U.S. Congressman Honors Fordham Law on Its CentennialContact: Bob Howe
NEW YORK — Rep. Vito Fossella (LAW ’93) of New York introduced a resolution in the House of Representatives on May 5 to honor Fordham School of Law during its centennial year, calling it “one of the largest, most diverse and most respected law schools in the Nation.” The resolution cited the achievements of Fordham Law faculty and alumni and the commitment by the school’s alumni, faculty and students to perform 100,000 hours of public pro bono work as part of the centennial celebration. The full text of the resolution is available on the Law School’s web page.
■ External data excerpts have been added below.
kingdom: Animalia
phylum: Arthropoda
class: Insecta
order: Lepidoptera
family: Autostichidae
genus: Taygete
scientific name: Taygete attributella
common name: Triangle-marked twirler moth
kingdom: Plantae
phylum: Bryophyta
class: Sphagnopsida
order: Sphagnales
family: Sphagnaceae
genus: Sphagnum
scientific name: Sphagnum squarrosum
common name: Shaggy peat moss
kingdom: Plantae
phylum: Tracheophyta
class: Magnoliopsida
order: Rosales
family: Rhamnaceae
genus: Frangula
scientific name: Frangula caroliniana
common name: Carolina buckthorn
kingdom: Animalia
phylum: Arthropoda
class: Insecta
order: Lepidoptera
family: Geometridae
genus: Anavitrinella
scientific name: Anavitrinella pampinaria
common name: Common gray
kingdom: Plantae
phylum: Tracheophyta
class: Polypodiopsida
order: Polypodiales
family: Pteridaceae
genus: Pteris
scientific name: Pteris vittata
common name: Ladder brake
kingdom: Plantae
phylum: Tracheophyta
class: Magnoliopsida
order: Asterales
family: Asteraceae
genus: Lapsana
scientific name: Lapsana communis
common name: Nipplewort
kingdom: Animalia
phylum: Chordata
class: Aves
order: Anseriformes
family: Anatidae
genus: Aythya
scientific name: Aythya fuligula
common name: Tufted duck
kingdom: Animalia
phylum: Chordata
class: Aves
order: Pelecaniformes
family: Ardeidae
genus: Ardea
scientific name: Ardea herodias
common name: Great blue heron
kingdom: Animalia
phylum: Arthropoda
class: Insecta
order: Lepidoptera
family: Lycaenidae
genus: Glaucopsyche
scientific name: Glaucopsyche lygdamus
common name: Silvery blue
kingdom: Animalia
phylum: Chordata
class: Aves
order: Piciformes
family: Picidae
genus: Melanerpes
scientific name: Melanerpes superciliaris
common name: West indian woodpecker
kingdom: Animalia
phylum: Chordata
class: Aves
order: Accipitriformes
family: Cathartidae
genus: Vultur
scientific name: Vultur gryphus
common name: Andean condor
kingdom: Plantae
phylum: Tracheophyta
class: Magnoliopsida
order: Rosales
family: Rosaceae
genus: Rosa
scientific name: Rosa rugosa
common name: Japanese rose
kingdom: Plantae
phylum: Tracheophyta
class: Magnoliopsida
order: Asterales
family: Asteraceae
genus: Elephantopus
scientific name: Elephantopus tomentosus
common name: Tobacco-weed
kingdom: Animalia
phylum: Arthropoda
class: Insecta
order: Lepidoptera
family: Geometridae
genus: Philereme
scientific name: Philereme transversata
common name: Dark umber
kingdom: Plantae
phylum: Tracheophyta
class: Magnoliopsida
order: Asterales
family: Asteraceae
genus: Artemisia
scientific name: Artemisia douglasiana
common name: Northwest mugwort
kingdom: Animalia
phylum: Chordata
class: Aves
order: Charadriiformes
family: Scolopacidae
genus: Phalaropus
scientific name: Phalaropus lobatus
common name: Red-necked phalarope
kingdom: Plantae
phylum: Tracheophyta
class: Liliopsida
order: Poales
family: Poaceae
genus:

The centennial celebration began last fall, with a gala at Gotham Hall and a two-day symposium at the Law School on the 30-year Supreme Court career of Justice John Paul Stevens, who addressed an audience in the McNally Amphitheatre on Sept. 30, one day after swearing in John G. Roberts Jr. as the 17th chief justice of the United States. On Sept. 28, more than 1,000 guests celebrated the Law School’s 100th anniversary at Gotham Hall in Manhattan, including Geraldine Ferraro (LAW ’60), former congresswoman and U.S. vice presidential candidate; Edward Koch, former mayor of New York City; Judith S. Kaye, chief justice of the New York Court of Appeals; Edward R. Korman, chief judge of the U.S. District Court, Eastern District of New York; Michael B. Mukasey, chief judge for the U.S. District Court, Southern District of New York; and John M. Walker Jr., chief judge for the U.S. Court of Appeals, second circuit.
Fordham University School of Law was founded in 1905, and has more than 14,000 alumni practicing in all 50 states and throughout the world. Over the past 100 years, Fordham Law School has secured a place as a national leader in corporate law, international law, alternate dispute resolution, legal history, human rights law, clinical education and legal ethics.
Founded in 1841, Fordham is the Jesuit University of New York, offering exceptional education distinguished by the Jesuit tradition to approximately 15,800 students in its five undergraduate colleges and its six graduate and professional schools. It has residential campuses in the Bronx, Manhattan and Tarrytown, and the Louis Calder Center Biological Field Station in Armonk, N.Y.